Jesus: the Doer of God’s Will

It makes all the difference when we see HIM in the Word! The Bible is lit up then: it is like a new Book to us! In “all the Scriptures” His varied glories shine also for us.

This is the main object of the Bible. It is not simply a book of history, but a divinely inspired volume to give to us the knowledge of God; and the more we progress in this, the more are the boasted results of the Germanized criticism of its sacred pages seen to be worse than vanity.

The first writing of which any mention is made is “the volume of the Book,” and it speaks entirely of Jesus, the doer of God’s will. And that writing is a document that the hand of man shall not and cannot touch! The destructive efforts of the unbelieving critic have not reached up to it. It also speaks of our Lord Jesus Christ. In the heavenly record of the counsels of the Godhead—in the eternal roll—it is written of Him, “I delight to do Thy will, O My God” (Ps. 40:8; Heb. 10:7). He is the subject of that volume, as coming to do God’s will, and as delighting in it; but how much that involved!

“Lo, I come to do Thy will,” He said; and, “A body hast Thou prepared Me” (Heb. 10:5). This was necessary, that thus, as a man, in the place of obedience, He might have the “ears” of Psalm 40:6. Going forward in that path, the rising storm of calumny and shame began to beat pitilessly upon Him, but to God’s will He was devoted, and He would not turn back. Innumerable evils thickened about Him! “They that hate me without a cause,” He said, “are more than the hairs of mine head.” They smote Him. They plucked the hair from His cheek. They spat upon Him. He turned not to the right or to the left, but pressed onward in the path of God’s will. What did the religionists, who clamoured for His life, know of that? They thought God was against Him—that He was smitten of God and afflicted! When they saw Him they esteemed him not; they despised and rejected Him.

And what of Jesus?—He “despised the shame” they heaped upon Him; but He did not despise the cross—He “endured” that! Yea, and He must endure it, in all its awful depths of sorrow and suffering, if God’s will were to be accomplished. Into those unsounded deeps His love for His God and Father carried Him. To the natural eye His path appeared to be all wrong but in devotedness to God’s will He went onward. He looked into the dark cup which He must drink, and though sweat as blood fell from Him, He took the cup and drank it—“Thy will be done,” He said. He finished the work He came to do. He glorified God on the earth. He was the mighty One. Any other would have been crushed under the heavy load of sin and judgment, which He bore when He endured the cross, when He settled for God’s glory the question of good and evil.

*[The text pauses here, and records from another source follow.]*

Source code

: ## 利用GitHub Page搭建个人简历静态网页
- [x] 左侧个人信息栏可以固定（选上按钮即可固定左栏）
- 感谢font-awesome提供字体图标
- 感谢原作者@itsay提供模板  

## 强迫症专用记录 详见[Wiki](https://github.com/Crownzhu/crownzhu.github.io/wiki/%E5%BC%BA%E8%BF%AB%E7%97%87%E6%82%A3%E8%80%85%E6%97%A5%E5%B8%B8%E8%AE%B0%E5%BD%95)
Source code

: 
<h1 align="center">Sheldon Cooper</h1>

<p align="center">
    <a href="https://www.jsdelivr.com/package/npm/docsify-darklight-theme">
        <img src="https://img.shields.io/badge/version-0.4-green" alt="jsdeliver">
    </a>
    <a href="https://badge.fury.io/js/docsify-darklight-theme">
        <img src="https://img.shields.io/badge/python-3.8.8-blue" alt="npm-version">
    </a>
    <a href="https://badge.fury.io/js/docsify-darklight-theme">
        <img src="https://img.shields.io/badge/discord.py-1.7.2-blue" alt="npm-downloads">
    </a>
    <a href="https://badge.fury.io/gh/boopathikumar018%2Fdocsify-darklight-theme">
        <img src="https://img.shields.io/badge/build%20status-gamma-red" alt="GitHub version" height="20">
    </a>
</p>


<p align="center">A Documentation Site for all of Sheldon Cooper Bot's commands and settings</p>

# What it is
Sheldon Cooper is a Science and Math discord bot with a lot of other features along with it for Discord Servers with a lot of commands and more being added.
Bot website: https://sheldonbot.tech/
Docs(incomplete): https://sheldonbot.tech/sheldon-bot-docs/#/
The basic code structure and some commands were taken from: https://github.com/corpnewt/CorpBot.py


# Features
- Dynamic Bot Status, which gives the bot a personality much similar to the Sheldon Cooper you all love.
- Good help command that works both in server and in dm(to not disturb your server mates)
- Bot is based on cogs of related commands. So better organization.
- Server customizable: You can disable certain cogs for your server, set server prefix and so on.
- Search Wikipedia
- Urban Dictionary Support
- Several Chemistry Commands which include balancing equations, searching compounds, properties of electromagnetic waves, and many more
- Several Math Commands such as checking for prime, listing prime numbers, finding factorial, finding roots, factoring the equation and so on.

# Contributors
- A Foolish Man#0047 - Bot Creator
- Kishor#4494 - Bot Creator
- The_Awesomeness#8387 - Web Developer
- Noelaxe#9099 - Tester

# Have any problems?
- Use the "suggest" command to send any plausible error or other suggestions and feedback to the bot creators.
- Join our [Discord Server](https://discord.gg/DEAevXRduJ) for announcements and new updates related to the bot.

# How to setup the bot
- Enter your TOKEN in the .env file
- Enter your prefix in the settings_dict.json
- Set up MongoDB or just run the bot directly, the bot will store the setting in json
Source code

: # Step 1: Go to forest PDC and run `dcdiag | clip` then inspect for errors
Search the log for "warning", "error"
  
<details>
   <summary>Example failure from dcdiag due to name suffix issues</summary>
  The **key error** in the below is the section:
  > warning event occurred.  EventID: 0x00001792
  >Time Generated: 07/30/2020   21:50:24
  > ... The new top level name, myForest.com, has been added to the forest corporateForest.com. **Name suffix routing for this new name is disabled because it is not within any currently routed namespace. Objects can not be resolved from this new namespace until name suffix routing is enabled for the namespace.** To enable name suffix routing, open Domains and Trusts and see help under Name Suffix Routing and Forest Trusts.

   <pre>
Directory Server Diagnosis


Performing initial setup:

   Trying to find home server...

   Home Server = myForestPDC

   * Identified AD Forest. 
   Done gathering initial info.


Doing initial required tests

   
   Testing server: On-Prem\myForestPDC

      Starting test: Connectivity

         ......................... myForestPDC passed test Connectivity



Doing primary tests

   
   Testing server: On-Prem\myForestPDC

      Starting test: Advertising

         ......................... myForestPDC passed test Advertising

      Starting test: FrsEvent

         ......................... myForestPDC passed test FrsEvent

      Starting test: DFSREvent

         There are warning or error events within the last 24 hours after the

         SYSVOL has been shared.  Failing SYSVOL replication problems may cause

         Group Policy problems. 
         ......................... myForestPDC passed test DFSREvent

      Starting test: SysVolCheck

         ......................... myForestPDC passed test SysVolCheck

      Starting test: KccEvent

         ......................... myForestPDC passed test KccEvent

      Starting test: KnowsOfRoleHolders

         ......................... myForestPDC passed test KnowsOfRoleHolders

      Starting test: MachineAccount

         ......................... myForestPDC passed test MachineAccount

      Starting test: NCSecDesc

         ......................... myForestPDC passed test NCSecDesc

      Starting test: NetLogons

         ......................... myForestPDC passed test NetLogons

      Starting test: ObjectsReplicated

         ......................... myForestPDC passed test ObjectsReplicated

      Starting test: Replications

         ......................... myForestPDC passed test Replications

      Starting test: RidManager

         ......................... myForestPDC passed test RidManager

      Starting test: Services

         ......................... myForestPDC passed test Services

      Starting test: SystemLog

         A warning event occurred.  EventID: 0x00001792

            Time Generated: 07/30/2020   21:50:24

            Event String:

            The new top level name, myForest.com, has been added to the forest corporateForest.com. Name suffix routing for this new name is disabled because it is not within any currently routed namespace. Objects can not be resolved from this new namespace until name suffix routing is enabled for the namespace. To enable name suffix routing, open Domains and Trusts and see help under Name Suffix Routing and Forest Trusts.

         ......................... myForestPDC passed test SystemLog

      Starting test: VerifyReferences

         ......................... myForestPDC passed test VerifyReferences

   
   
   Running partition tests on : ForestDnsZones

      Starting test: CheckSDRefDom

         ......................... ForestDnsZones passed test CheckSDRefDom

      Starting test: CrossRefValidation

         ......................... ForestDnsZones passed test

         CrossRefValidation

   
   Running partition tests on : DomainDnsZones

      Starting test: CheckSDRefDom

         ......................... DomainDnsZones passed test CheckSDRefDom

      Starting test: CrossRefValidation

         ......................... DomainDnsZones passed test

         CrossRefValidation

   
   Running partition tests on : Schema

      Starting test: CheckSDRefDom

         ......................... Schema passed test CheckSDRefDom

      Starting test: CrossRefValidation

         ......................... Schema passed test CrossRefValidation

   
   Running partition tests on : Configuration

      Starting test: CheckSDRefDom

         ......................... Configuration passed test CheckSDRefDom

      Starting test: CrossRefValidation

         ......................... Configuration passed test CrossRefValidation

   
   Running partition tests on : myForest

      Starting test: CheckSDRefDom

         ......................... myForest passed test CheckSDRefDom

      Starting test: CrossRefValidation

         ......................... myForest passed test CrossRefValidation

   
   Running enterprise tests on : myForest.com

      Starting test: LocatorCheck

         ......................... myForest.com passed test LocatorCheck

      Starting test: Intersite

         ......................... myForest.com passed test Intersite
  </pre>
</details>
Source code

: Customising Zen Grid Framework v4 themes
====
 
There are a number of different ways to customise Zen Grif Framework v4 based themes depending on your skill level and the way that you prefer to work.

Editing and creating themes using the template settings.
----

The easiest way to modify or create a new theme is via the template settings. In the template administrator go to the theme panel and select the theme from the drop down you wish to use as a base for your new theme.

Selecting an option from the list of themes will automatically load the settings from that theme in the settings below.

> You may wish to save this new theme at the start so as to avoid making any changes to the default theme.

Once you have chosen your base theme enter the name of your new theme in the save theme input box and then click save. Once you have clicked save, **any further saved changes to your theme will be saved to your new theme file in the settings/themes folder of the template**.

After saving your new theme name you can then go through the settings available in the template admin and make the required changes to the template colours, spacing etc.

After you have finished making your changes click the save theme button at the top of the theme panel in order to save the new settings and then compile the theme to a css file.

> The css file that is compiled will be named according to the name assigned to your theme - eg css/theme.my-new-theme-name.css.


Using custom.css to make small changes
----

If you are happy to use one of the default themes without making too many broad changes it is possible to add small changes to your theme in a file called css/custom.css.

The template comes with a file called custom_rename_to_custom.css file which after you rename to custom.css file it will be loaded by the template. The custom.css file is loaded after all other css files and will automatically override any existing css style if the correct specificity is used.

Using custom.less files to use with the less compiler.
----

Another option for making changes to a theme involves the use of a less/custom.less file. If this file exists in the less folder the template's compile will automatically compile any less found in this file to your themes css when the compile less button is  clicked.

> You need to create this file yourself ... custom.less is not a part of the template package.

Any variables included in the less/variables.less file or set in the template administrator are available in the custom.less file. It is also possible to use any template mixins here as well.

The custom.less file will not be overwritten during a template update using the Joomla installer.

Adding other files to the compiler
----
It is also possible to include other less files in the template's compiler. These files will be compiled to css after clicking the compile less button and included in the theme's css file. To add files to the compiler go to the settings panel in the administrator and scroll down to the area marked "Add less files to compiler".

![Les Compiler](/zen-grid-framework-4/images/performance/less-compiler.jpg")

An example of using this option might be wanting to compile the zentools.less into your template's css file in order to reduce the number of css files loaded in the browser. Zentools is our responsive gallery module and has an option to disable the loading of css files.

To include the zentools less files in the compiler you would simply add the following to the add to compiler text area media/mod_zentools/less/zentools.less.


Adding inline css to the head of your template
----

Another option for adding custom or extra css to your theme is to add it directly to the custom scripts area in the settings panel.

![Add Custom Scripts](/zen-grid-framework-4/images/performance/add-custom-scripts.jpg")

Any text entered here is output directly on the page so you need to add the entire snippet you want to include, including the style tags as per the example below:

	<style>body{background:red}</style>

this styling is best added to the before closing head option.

Rising in triumph from the grave, He has brought us, according to God’s will to Himself—“we are sanctified through the offering of the body of Jesus Christ once”; and “He that sanctifieth and they who are sanctified are all of one: for which cause He is not ashamed to call them brethren.” Wonderful fact! His brethren. And as the risen Man He said, “I ascend unto My Father and your Father; and to My God and your God”—thus putting us into the same relationship as Himself with God; and all this is in accord with the will of God. How much more that will involves we may not here go into; but Jesus is the Doer of it. God’s pleasure prospers in His hand! Blessed, adorable Lord and Saviour.